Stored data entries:
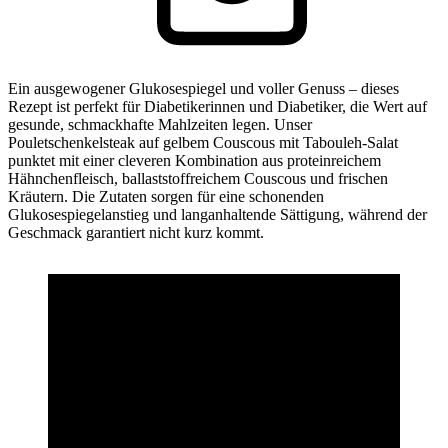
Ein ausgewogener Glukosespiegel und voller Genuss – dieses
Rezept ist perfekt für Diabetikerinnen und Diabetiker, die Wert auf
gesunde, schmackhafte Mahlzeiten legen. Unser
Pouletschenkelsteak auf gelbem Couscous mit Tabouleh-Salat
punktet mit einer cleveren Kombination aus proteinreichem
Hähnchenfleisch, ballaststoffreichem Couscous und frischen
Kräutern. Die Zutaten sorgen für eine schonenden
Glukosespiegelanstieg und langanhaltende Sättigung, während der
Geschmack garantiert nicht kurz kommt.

**PROBLEM DESCRIPTION:**
Once the pictures are set aside, write out the entries verbatim.

**TASK RESPONSE:**
Ein ausgewogener Glukosespiegel und voller Genuss – dieses
Rezept ist perfekt für Diabetikerinnen und Diabetiker, die Wert auf
gesunde, schmackhafte Mahlzeiten legen. Unser
Pouletschenkelsteak auf gelbem Couscous mit Tabouleh-Salat
punktet mit einer cleveren Kombination aus proteinreichem
Hähnchenfleisch, ballaststoffreichem Couscous und frischen
Kräutern. Die Zutaten sorgen für eine schonenden
Glukosespiegelanstieg und langanhaltende Sättigung, während der
Geschmack garantiert nicht kurz kommt.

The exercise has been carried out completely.